I'd like to say, "I meant to do that", but instead I should say thanks to Kevin C for uncovering my dumb mistake.
UPDATE 2 (2011/01/28)
Here's the code for the fixed ReadTemps() method. Replace the existing ReadTemps() code in GHCNcsv.cpp with this version (indentation is messed up -- but a smart editor can fix that automatically):
Oh, $#@! The html parser keeps munching the template declarations. Here's a link to the corrected code instead:
UPDATE 3: (2011/02/11)
There's an embarrassing "off-by-one" hiccup in the ComputeMovingAvg and ComputeMovingAvgEnsemble routines. Eliminating the first "iyy_trailing++" statement in each routine should fix the problems.

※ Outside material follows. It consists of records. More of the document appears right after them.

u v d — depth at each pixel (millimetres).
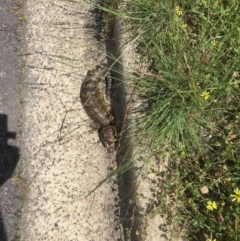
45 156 1132
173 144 1008
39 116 1165
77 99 1179
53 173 1118
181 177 993
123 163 1065
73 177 1112
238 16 1030
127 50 1104
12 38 1232
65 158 1129
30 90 1188
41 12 1256
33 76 1199
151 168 1006
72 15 1251
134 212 1001
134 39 1093
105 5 1204
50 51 1220
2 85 1190
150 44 1089
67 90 1186
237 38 1022
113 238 1062
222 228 923
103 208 1085
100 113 1146
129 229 1034
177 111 998
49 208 1092
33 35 1236
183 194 980
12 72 1202
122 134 1106
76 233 1071
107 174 1112
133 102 1065
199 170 987
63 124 1158
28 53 1220
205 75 1018
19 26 1246
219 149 998
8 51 1220
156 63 1059
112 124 1144
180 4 1081
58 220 1081
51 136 1146
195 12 1066
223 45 1032
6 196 1106
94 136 1147
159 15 1077
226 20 1046
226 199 947
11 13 1254
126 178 1072
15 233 1081
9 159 1135
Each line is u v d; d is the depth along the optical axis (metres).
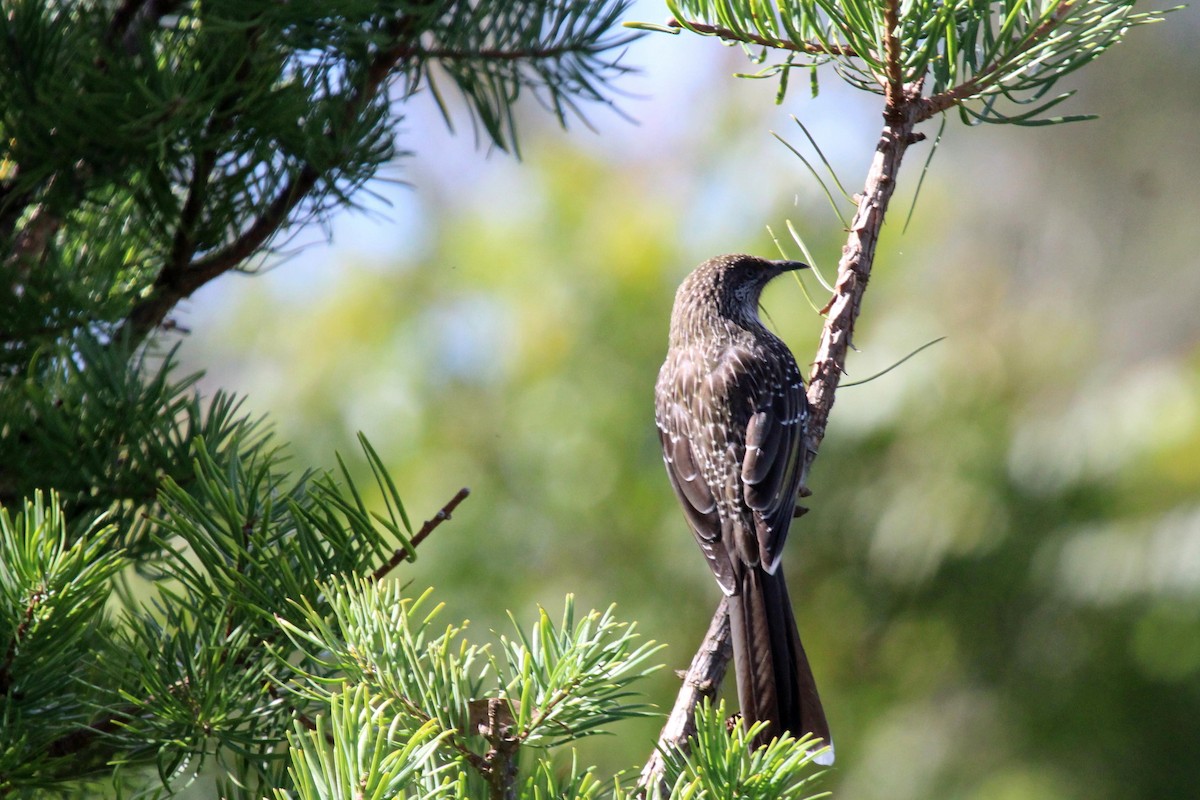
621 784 3.90
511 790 3.53
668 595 11.32
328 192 5.89
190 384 5.37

The latest code (with a simple gridded-averaging implementation in addition to fixes for the above bugs) can be downloaded from here: http://forums.signonsandiego.com/attachment.php?attachmentid=8142&d=1297529025
UPDATE 4 (2011/02/16)
New software version here: http://www.filefactory.com/file/b571355/n/ghcncsv4.zip
Now allows users to test the denier "dropped stations" claim (-Y command-line option)
-Y -1:1995:2005 means process data excluding no stations, then process data excluding stations that stop reporting data before 1995, then process data excluding stations that stop reporting data before 2005 -- each result is put into a separate csv column.